この地の防塁は、関ヶ原合戦の前、上杉景勝が徳川家康の軍を迎え撃つために築いたものとされる。

中世の土塁の一部とも考えられるが、会津の向羽黒山城と同様、上杉氏の土塁の特徴である二重土塁である点や、堀幅などについても、上杉氏が築いたものと合致し、中世の館跡を改修 したものとも考えられる。江戸時代の軍記物では、数kmにわたり築かれた長塁と記されているが、現在は、約370m残っているのが見られる。

この長塁は平地に築かれており、一帯は湿地帯だったと思われる。上杉勢は北側の丘陵地帯に柵をまわし陣を置き、徳川軍をこの地に誘い込み、この長大な防塁と湿地で足止めし、上杉勢の主力は、西の那須や甲子方面から皮籠原を側面攻撃をする。
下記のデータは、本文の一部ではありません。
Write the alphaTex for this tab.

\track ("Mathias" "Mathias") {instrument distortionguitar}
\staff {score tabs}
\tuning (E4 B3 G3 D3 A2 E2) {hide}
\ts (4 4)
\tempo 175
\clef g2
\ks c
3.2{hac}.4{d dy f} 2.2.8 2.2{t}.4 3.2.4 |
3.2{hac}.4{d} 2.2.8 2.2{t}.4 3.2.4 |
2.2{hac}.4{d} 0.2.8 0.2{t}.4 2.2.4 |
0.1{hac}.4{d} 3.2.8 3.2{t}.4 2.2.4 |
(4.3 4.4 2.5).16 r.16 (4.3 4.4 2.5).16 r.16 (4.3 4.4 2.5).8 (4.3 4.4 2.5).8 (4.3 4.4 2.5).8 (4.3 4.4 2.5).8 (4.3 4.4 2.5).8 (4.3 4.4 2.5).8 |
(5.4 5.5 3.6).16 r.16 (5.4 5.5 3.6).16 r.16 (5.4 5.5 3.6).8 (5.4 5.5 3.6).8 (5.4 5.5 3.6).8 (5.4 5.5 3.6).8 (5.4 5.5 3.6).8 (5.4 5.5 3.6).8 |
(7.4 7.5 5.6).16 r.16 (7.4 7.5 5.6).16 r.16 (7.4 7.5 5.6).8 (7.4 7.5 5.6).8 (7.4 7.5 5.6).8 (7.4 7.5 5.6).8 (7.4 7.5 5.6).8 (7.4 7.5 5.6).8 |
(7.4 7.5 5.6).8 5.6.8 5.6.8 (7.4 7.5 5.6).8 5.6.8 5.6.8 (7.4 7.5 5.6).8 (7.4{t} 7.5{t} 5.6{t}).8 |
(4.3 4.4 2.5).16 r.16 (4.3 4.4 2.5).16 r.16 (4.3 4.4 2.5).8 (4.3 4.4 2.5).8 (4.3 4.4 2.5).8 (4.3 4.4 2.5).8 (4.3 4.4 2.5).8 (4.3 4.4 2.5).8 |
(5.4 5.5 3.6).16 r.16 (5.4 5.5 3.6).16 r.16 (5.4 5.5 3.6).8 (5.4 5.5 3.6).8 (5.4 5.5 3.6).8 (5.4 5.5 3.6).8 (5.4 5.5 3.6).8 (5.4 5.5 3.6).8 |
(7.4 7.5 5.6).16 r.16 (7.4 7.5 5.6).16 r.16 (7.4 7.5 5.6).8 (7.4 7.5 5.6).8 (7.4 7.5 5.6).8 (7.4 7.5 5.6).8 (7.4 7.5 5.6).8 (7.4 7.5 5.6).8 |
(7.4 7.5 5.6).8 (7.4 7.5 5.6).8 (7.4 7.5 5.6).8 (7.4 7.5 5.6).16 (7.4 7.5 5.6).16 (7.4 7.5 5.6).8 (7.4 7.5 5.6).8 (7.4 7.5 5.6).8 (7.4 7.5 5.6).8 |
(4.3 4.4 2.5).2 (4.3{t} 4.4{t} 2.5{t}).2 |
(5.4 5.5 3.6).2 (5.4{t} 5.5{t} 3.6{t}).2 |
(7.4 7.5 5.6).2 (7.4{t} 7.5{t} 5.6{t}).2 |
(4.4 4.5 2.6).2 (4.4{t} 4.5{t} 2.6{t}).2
また東側からは、棚倉町の南館に陣を敷く佐竹勢が攻撃する構想だったと考えられる。

上杉景勝や直江兼続が考えていたこの地での戦いは、徳川勢に痛打を与える野戦であり、篭城戦を戦うような城ではなく、この地が破られた場合は、最終的には向羽黒山城での篭城戦を考えていたものと思われる。